Some Android users have been wondering, is there a leaf doctor in the house?

The answer is a resounding yes.

Leaf Doctor is a free app developed by Sarah Pethybridge, assistant professor of plant pathology in the School of Integrative Plant Science, and Scot Nelson of the University of Hawaii at Manoa. The tool analyzes a photograph of a damaged leaf or fruit and quantifies the percentage and severity of disease visible. By downloading this tool to a smart phone, researchers and extension agents can use it conveniently in the field.

The app was first introduced in 2015 on iPhones, iPads and iPods, while the Android version has been in development. Now Samsung, Google and LG phone owners can download the app from Google Play.

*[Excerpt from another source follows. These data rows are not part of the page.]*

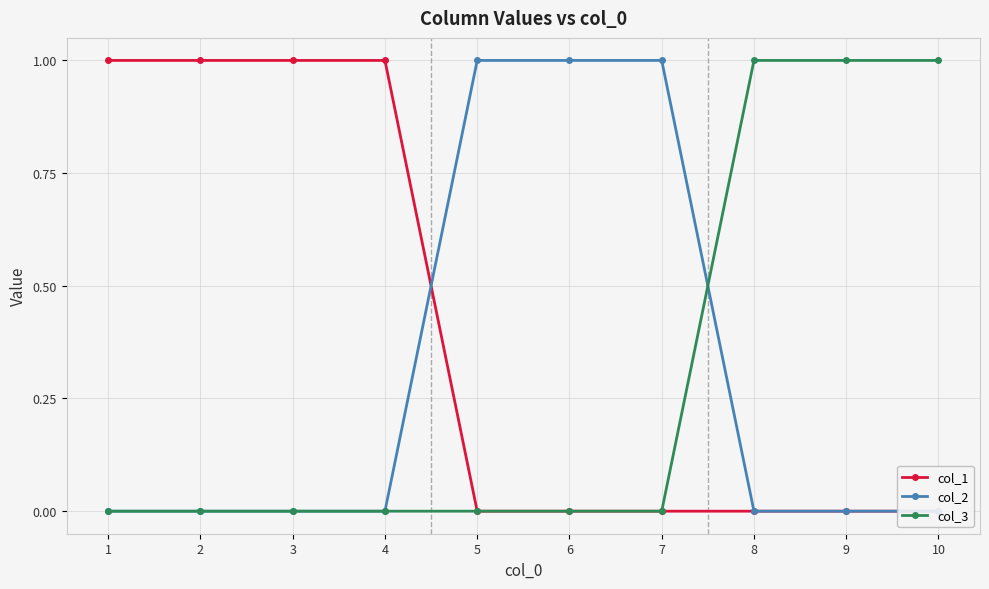

Reading right to left, what are all the values shown in this chart?

col_1: 10=0	9=0	8=0	7=0	6=0	5=0	4=1	3=1	2=1	1=1
col_2: 10=0	9=0	8=0	7=1	6=1	5=1	4=0	3=0	2=0	1=0
col_3: 10=1	9=1	8=1	7=0	6=0	5=0	4=0	3=0	2=0	1=0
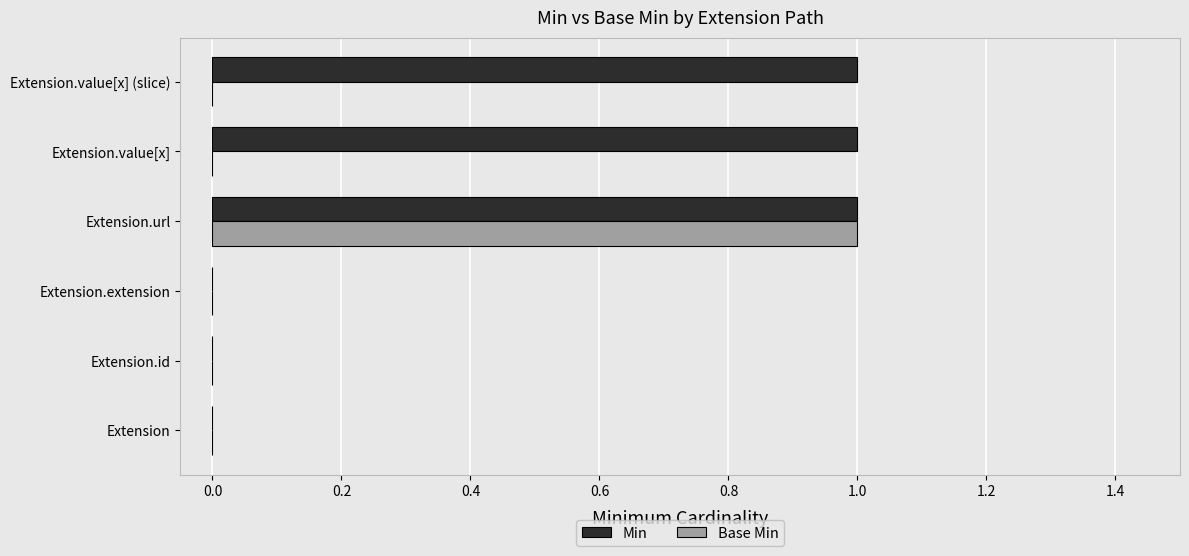

Count the number of data series in this chart.

2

To use Leaf Doctor, users take a photo of a leaf or part of a diseased plant, then use software to put a black background behind the image and import the photo into the app. The user then interactively selects up to eight healthy areas on the leaf. The app finds and clearly distinguishes diseased areas in blue and can provide an accurate percentage of the surface area that is diseased.

“This is a reliable way to get actual percentages of disease severity,” by comparing pixels covered by disease and pixels covered by healthy tissue, Pethybridge said.

The approach used by Leaf Doctor is also extended within the Cluster app, also developed by Pethybridge and Nelson. Available for Mac desktop computers, the program quantifies spatial patterns using photographs, such as a diseased field or landscape features in ecology.